• What you are asked to do: Please copy every line of the records below, changing nothing.
+ + + + +
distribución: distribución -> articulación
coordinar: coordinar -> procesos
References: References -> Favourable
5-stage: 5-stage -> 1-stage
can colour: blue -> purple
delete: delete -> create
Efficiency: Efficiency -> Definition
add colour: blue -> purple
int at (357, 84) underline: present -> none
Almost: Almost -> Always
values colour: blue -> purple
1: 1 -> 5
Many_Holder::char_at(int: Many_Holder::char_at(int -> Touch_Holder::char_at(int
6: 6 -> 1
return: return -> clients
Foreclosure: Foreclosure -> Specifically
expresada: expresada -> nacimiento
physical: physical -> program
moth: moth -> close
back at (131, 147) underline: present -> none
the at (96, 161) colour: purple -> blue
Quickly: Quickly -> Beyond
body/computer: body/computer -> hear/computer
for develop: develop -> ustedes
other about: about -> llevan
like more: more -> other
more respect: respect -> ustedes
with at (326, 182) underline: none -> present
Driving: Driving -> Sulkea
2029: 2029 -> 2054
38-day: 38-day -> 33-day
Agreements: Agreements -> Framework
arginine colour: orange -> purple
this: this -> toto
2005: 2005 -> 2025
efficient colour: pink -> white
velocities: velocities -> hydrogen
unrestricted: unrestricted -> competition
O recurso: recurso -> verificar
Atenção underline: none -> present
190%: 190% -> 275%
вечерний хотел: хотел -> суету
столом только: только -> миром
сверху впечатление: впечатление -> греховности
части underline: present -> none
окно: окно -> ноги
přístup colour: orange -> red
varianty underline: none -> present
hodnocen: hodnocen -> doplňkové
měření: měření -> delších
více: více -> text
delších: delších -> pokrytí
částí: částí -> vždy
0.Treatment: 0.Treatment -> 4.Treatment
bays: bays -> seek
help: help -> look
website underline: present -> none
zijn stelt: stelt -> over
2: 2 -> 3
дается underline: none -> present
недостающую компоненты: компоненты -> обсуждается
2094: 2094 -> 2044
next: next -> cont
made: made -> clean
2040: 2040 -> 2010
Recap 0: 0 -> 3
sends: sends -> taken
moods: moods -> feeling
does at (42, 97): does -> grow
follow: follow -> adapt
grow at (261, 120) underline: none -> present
+ + + + +
• Answer below:
distribución: distribución -> articulación
coordinar: coordinar -> procesos
References: References -> Favourable
5-stage: 5-stage -> 1-stage
can colour: blue -> purple
delete: delete -> create
Efficiency: Efficiency -> Definition
add colour: blue -> purple
int at (357, 84) underline: present -> none
Almost: Almost -> Always
values colour: blue -> purple
1: 1 -> 5
Many_Holder::char_at(int: Many_Holder::char_at(int -> Touch_Holder::char_at(int
6: 6 -> 1
return: return -> clients
Foreclosure: Foreclosure -> Specifically
expresada: expresada -> nacimiento
physical: physical -> program
moth: moth -> close
back at (131, 147) underline: present -> none
the at (96, 161) colour: purple -> blue
Quickly: Quickly -> Beyond
body/computer: body/computer -> hear/computer
for develop: develop -> ustedes
other about: about -> llevan
like more: more -> other
more respect: respect -> ustedes
with at (326, 182) underline: none -> present
Driving: Driving -> Sulkea
2029: 2029 -> 2054
38-day: 38-day -> 33-day
Agreements: Agreements -> Framework
arginine colour: orange -> purple
this: this -> toto
2005: 2005 -> 2025
efficient colour: pink -> white
velocities: velocities -> hydrogen
unrestricted: unrestricted -> competition
O recurso: recurso -> verificar
Atenção underline: none -> present
190%: 190% -> 275%
вечерний хотел: хотел -> суету
столом только: только -> миром
сверху впечатление: впечатление -> греховности
части underline: present -> none
окно: окно -> ноги
přístup colour: orange -> red
varianty underline: none -> present
hodnocen: hodnocen -> doplňkové
měření: měření -> delších
více: více -> text
delších: delších -> pokrytí
částí: částí -> vždy
0.Treatment: 0.Treatment -> 4.Treatment
bays: bays -> seek
help: help -> look
website underline: present -> none
zijn stelt: stelt -> over
2: 2 -> 3
дается underline: none -> present
недостающую компоненты: компоненты -> обсуждается
2094: 2094 -> 2044
next: next -> cont
made: made -> clean
2040: 2040 -> 2010
Recap 0: 0 -> 3
sends: sends -> taken
moods: moods -> feeling
does at (42, 97): does -> grow
follow: follow -> adapt
grow at (261, 120) underline: none -> present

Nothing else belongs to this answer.